Top Step article iconPS Villiage:  June 3, 2009
By Jodi Cicci

I’m not sure anyone ever said ‘when I grow-up, I want to be a project manager’.  It’s the type of job that is critical in many companies but not one that necessarily is anyone’s dream job out of school.  Part of this may be due to the fact that becoming a project manager is not a book-learned skill but an investment of time and gaining of experience that defines and hones the basic skill set required to do project management.

In general a project manager must have the 3 ‘tions’ to be successful:  Communication, coordination, and organization.  I find that in many cases these are personality traits just as much as learned items.  Your project managers will stand out as technical leads or project leads simply due to their ability to keep on top of things and keep their respective team members in sync.

The 3 ‘tions’ are the starting point to the project management cultivation cycle.  The project manager cultivation cycle is made up of three stages:  Learned Techniques, Role playing , and Experience. Each stage is a progression in the level of your project management skills.

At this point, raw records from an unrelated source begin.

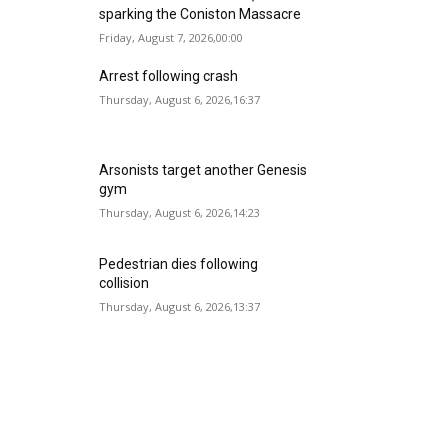
sparking the Coniston Massacre
Friday, August 7, 2026,00:00
Arrest following crash
Thursday, August 6, 2026,16:37
Arsonists target another Genesis
gym
Thursday, August 6, 2026,14:23
Pedestrian dies following
collision
Thursday, August 6, 2026,13:37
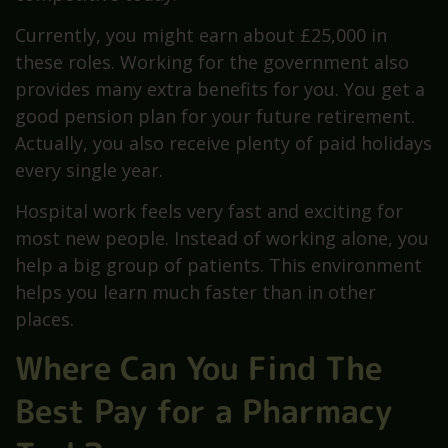
Currently, you might earn about £25,000 in
these roles. Working for the government also
provides many extra benefits for you. You get a
good pension plan for your future retirement.
Actually, you also receive plenty of paid holidays
every single year.
Hospital work feels very fast and exciting for
most new people. Instead of working alone, you
help a big group of patients. This environment
helps you learn much faster than in other
places.
Where Can You Find The
Best Pay for a Pharmacy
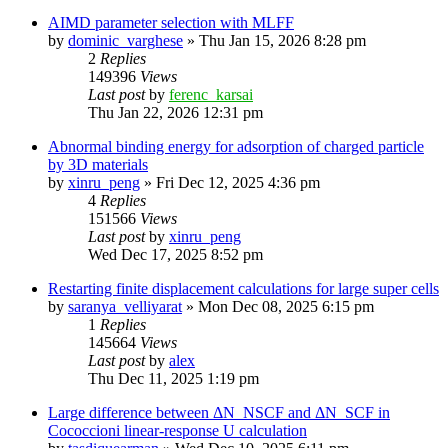
AIMD parameter selection with MLFF
by
dominic_varghese
»
Thu Jan 15, 2026 8:28 pm
2
Replies
149396
Views
Last post
by
ferenc_karsai
Thu Jan 22, 2026 12:31 pm
Abnormal binding energy for adsorption of charged particle
by 3D materials
by
xinru_peng
»
Fri Dec 12, 2025 4:36 pm
4
Replies
151566
Views
Last post
by
xinru_peng
Wed Dec 17, 2025 8:52 pm
Restarting finite displacement calculations for large super cells
by
saranya_velliyarat
»
Mon Dec 08, 2025 6:15 pm
1
Replies
145664
Views
Last post
by
alex
Thu Dec 11, 2025 1:19 pm
Large difference between ΔN_NSCF and ΔN_SCF in
Cococcioni linear-response U calculation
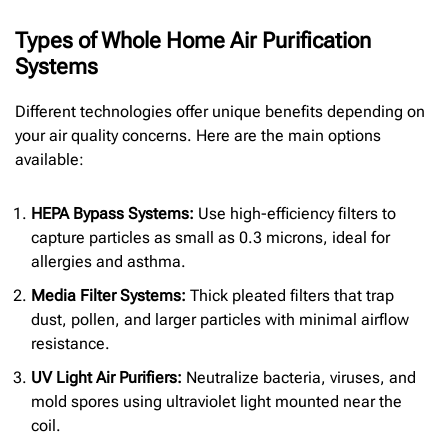
Types of Whole Home Air Purification
Systems
Different technologies offer unique benefits depending on
your air quality concerns. Here are the main options
available:
HEPA Bypass Systems:
Use high-efficiency filters to
capture particles as small as 0.3 microns, ideal for
allergies and asthma.
Media Filter Systems:
Thick pleated filters that trap
dust, pollen, and larger particles with minimal airflow
resistance.
UV Light Air Purifiers:
Neutralize bacteria, viruses, and
mold spores using ultraviolet light mounted near the
coil.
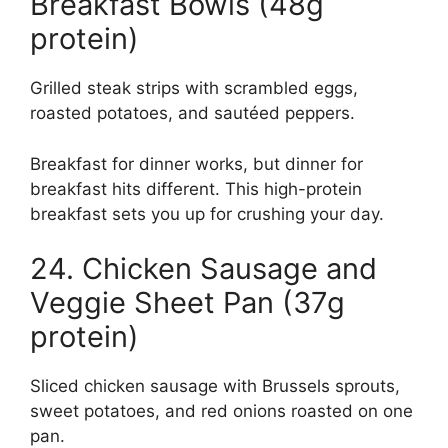
Breakfast Bowls (48g
protein)
Grilled steak strips with scrambled eggs,
roasted potatoes, and sautéed peppers.
Breakfast for dinner works, but dinner for
breakfast hits different. This high-protein
breakfast sets you up for crushing your day.
24. Chicken Sausage and
Veggie Sheet Pan (37g
protein)
Sliced chicken sausage with Brussels sprouts,
sweet potatoes, and red onions roasted on one
pan.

Learned techniques covers those items that you can pick up from reading books, taking project management courses, and attending seminars.  In this stage your project managers are introduced to tools of the trade including project plans, budget management, issue tracking, status reporting, and so forth.  The execution of these learned techniques, however, is what makes an effective project manager.  A project manager needs to know when to reach out, when to escalate, when to let others take the lead, and how to keep the entire team in sync.  By combining the 3 “tions’ and learned techniques, the beginnings of a great project manager are seen.  Unfortunately some project managers will stop here which limits their ability to take on challenging projects or expand into a mentoring role for other project managers.

The Role Playing stage is one that typically is covered as Project Managers rise through the ranks.  The best project managers are ones that have performed many of the roles of the project team and so have a basic knowledge of what the role entails.  What this means is that your project managers usually have a technical or industry background in the types of projects that are being managed.  I started my career as a software programmer and eventually started managing software development projects.  I would always have the ability to apply my ‘role-based’ knowledge to team discussions to resolve issues, revise timelines, and insert contingencies and dependencies based on my experience in those roles.  If you step into a project manager role in an unfamiliar industry or technology, you tend to revert back to the learned techniques stage until you gain role based knowledge.

The last stage is experience.

There really is no substitute for this phase.  Project managers gain knowledge and skills by simply dealing with what comes their way each day on a project.  This knowledge cannot be taught by courses.  Many people would call this Intuition.  It’s a skill like anything else but it’s a skill that comes with time.  Once a project manager reaches this stage they never leave since learning is a continuous activity.  Instead they evolve into a mentoring role to those up and coming project managers that are just starting the cultivation cycle.